Almost 20 percent of Latino children are obese compared with only 12.6 percent of white children—a statistic that has prompted the National Hispanic Medical Association (NHMA) to hold a congressional briefing on reducing childhood obesity, according to a NHMA statement.

The briefing was titled “Prevention Policies and Programs to Reduce Obesity Among Hispanic Children.” The topic is in line with the first lady’s “Let’s Move!” campaign, which aims to reduce childhood obesity.

“We are bringing experts to Congress to discuss strategies that work to reduce obesity among Hispanic children,” said Elena Rio, MD, president and CEO of the NHMA. “Our society needs to invest in prevention programs that reduce child obesity in our poorest communities.”

> **EXERCISE INSTRUCTIONS**: Could you print the passage on Hispanic childhood obesity word for word, starting at "Almost 20 percent" and ending at "a NHMA statement."?

> **DATASET RECORDS**:
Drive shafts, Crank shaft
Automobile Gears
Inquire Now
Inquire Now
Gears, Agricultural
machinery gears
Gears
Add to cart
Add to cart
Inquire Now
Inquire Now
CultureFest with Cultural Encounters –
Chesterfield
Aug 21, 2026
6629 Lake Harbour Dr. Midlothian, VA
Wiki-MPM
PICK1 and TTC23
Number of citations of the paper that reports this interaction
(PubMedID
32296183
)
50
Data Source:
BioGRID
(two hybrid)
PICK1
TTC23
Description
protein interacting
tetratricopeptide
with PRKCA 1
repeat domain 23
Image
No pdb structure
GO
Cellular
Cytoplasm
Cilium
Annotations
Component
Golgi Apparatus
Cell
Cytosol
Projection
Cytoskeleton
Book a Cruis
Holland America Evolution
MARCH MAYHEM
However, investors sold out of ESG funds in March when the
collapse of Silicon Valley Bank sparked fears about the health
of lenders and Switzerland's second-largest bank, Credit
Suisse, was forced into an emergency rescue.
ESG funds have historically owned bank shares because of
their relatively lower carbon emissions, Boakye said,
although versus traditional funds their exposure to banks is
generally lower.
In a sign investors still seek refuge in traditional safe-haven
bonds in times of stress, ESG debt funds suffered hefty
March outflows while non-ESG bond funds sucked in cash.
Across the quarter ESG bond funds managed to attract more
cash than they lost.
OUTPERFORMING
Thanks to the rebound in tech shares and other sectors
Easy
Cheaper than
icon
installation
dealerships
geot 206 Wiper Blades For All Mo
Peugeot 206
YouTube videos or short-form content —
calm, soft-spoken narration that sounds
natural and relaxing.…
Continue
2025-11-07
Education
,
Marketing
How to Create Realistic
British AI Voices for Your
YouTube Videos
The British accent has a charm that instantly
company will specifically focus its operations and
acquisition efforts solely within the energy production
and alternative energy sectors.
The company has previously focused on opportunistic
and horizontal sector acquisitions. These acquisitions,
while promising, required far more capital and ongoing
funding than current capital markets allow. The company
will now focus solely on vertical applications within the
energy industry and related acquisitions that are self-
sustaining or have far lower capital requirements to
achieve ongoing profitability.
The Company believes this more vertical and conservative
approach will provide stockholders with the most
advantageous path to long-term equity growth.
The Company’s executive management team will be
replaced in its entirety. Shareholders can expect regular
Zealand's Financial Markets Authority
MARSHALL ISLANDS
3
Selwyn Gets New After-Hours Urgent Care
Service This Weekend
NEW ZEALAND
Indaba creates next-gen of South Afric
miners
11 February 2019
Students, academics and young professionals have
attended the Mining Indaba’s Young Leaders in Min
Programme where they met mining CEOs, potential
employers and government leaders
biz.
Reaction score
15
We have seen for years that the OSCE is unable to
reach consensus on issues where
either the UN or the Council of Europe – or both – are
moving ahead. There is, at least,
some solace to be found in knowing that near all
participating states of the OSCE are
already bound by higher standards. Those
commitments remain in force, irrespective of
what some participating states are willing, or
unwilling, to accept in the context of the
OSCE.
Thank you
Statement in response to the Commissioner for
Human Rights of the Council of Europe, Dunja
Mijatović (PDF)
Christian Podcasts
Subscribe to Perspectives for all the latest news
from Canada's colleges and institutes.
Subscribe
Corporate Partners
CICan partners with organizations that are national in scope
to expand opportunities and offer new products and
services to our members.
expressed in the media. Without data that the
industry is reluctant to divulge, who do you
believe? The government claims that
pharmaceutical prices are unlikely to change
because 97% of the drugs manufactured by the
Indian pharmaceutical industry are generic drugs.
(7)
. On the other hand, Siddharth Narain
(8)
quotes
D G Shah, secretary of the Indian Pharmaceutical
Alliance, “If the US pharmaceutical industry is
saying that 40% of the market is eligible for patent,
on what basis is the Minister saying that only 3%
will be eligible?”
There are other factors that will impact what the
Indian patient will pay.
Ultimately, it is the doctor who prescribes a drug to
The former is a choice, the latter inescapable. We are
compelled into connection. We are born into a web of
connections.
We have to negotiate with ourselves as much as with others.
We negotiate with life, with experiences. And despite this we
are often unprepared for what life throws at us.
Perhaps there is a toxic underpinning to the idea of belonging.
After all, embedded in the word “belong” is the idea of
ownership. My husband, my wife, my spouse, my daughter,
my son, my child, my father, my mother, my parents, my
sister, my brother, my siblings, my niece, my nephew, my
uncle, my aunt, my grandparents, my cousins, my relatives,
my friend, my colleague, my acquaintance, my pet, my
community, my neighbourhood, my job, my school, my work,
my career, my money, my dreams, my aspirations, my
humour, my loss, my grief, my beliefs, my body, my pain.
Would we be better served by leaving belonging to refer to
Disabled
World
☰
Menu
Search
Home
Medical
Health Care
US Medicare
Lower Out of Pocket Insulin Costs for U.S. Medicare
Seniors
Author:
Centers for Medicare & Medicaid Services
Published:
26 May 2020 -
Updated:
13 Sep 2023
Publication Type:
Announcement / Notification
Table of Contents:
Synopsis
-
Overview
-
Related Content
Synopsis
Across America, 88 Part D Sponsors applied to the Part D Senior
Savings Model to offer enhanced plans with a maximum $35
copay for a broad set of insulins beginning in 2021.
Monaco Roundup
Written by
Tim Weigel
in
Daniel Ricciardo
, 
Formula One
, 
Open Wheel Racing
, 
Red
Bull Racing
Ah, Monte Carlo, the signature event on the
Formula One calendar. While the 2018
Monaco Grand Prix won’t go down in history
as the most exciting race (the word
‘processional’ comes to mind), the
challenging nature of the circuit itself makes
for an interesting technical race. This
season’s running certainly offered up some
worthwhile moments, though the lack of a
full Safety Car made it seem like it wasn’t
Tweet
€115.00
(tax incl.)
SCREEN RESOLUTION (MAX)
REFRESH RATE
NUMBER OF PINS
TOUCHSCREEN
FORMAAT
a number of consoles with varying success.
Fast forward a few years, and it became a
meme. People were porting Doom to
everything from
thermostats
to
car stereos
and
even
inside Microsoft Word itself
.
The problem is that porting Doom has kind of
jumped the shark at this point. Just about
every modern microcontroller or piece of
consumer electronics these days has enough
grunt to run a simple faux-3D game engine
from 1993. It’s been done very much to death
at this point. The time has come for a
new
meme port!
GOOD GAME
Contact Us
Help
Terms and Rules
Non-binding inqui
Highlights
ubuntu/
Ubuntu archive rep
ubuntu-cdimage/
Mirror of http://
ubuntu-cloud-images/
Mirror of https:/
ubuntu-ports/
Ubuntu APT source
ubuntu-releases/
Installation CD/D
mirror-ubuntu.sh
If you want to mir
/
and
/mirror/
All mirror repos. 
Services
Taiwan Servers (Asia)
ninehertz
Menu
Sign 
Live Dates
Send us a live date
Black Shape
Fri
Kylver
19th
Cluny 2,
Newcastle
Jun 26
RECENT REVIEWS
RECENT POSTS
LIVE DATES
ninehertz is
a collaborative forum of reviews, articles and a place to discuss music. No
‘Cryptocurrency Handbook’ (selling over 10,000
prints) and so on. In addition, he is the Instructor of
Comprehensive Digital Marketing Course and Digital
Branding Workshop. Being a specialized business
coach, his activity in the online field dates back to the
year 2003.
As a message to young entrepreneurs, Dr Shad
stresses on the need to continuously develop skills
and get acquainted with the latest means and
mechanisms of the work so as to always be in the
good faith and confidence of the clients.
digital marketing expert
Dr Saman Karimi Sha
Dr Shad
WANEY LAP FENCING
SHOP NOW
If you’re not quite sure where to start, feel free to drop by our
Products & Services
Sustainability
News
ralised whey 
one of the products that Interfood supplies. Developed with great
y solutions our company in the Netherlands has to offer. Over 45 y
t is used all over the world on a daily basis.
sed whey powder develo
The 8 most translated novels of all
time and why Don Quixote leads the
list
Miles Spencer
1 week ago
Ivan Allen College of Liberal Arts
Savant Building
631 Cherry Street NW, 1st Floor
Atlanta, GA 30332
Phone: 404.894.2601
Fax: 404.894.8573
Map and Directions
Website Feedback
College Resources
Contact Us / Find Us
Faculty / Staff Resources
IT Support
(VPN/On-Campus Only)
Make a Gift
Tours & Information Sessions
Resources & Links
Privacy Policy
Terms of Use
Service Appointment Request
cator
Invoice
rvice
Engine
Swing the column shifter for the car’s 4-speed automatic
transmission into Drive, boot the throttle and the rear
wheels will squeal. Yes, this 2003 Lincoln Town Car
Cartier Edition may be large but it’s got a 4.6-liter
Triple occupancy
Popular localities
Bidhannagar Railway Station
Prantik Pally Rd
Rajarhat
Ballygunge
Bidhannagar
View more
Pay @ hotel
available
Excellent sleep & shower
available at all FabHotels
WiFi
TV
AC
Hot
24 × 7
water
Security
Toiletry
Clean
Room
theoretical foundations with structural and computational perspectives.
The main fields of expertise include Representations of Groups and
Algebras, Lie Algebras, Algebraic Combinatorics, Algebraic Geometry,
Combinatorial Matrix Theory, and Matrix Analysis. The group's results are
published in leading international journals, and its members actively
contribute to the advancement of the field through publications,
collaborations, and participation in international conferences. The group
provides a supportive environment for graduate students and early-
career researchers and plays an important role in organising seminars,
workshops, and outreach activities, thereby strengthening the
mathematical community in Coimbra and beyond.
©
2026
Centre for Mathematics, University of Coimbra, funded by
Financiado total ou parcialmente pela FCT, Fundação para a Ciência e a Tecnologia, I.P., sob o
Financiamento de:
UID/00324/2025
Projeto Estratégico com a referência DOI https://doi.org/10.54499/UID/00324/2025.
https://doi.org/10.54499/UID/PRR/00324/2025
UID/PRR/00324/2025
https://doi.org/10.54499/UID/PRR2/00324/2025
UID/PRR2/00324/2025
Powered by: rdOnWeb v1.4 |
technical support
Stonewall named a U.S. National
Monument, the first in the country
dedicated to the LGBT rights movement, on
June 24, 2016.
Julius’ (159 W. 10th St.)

> **OUTPUT**:
Almost 20 percent of Latino children are obese compared with only 12.6 percent of white children—a statistic that has prompted the National Hispanic Medical Association (NHMA) to hold a congressional briefing on reducing childhood obesity, according to a NHMA statement.